03 April 2009
Festival Flashback: Week of 3 Apr.
Sugar (Anna Boden & Ryan Fleck, USA): 56 [Toronto '08]
[Lots of good stuff here, but the film as a whole felt a little earnest and Sayles-y to me, especially compared to Half Nelson—overly committed to balance and fairness at the expense of dramatic juice. Still, I admired the ways in which it deliberately diverges from the journey-to-the-big-game trajectory of the traditional sports flick, and few scenarios are as reliably funny as the fish out of water.]
Gigantic (Matt Aselton, USA): W/O [Toronto '08]
[I have a noun to follow that adjective: "Quirk-o-rama." Paul Dano's mannered impotence continues to mightily annoy me, and Zooey's wide-eyed pixie shtick is finally beginning to feel a bit stale—although not even Carole Lombard in her prime could have pulled off the waiting-room scene, in which "Happy" describes the advertisement she's perusing in her magazine before abruptly leaning over and asking "Would you be interested at all in having sex with me?" Not anymore. Get a better writer and we'll talk.]
Also, I just realized I forgot to post this one when it opened two weeks ago:
Hunger (Steve McQueen, UK): 59 [NYFF '08]
[Thought McQueen was doing something amazingly daring for a while, but it turns out to be only semi-daring. Basically, the third act kind of ruins the movie for me—partly because that's the point at which it finally becomes the straightforward Bobby Sands martyrdom saga I'd feared (and also the point at which McQueen begins trafficking in symbolic cliché—I would've preferred an insert of Mel Gibson yelling "Freedooooooom!" to birds taking wing), but mostly because the last thing I wanted Hunger to do was return to a strategy of tactile overload. A conventionally unconventional political drama would devote most of its first half to discourse and rhetoric, steeping us in the ideals being fought for by the prisoners as well as the cold rationale behind the Crown's intransigence; only once we could pass a short quiz on Special Category Status—and had become intimately familiar with a cast of compelling characters—would the film mutate into an arty, nonverbal portrait of human suffering. So when the Sands/priest debate kicked off, and continued well into the next damn reel, I mistakenly thought (excitedly) that McQueen was doing precisely the opposite: first abstraction, then ideology. In fact I started to hope—rather naïvely, I admit—that he might not actually depict the hunger strike at all, that we'd experience it only via its impact on those outside the prison walls. But no, that scene—totally gripping in itself, of course; somewhere Brando and Malden are looking very sheepish—functions more like an arch's keystone, and when it's over McQueen returns to his nearly silent passion play...which, for all its formal mastery, I must say feels a bit macho in its eagerness to shove our noses into the Maze's agony and filth. Why were these men prepared to commit suicide over what was largely a matter of bureaucratic designation? There is an answer, of course, but you won't find it in this movie, which is devoted to excrement and bedsores to the exclusion of nearly everything else.]

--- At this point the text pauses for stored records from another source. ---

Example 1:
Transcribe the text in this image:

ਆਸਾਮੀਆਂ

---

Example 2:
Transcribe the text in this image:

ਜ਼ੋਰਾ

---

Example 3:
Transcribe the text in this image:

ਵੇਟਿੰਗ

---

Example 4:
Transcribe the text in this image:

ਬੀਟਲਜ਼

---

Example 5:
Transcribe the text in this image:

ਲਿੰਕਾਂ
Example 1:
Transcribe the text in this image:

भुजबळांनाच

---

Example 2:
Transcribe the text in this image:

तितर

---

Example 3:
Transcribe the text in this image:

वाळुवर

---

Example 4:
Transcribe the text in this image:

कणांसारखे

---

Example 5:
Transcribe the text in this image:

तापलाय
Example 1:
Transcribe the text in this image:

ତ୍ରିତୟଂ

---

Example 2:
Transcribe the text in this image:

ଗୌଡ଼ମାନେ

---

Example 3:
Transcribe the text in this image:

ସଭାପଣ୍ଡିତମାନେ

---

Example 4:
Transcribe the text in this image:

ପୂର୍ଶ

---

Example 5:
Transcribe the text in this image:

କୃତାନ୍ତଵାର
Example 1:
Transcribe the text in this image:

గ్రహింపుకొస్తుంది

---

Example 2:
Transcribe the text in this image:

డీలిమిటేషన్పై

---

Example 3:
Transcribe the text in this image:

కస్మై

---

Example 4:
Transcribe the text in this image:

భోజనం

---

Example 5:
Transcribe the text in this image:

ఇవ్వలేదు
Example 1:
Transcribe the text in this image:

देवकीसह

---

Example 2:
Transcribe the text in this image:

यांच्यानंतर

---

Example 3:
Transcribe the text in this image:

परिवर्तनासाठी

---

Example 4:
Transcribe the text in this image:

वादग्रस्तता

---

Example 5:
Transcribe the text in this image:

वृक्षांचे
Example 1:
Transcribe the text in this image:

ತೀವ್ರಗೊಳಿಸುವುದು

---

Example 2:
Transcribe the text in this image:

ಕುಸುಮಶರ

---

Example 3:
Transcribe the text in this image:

Also opening this week in NYC is Tulpan (57), which, like Tokyo Sonata, I saw at the tail end of NYFF and consequently never did write up due to annual autumn-fest burnout. Pure ethnography isn't really my thing, so I was less bowled over than most; a lot of it seemed to pale beside Nikita Mikhalkov's fine, forgotten Close to Eden. But at least it's more overtly engaging than a somewhat similar film that I bailed on at ND/NF a few years back:
The Story of the Weeping Camel (Byambasuren Davaa & Luigi Falorni, Germany/Mongolia): W/O
[Once upon a time there was a camel who found himself the subject of a run-of-the-mill ethnographic study. For miles around, all the camel could see were magnificently barren landscapes and quotidian domestic rituals. Also other camels. Bored, the camel waited patiently for something to happen, as the title of the run-of-the-mill ethnographic study seemed to promise a narrative development of some kind. But one reel passed, and then another, and still there was nothing to occupy the camel's attention except old women boiling milk and little kids playing with goats and stolid herdsmen trading such trenchant remarks as "Looks like that colt won't be born tonight." (The piquant reply: "Maybe tomorrow, then.") The camel was pretty sure he could see stuff like this on PBS at least four nights out of seven, if only he had a television set, or electricity. And the camel wept.]
Tulpan has considerably more to offer than that, but it certainly inhabits an adjacent ballpark at the very least.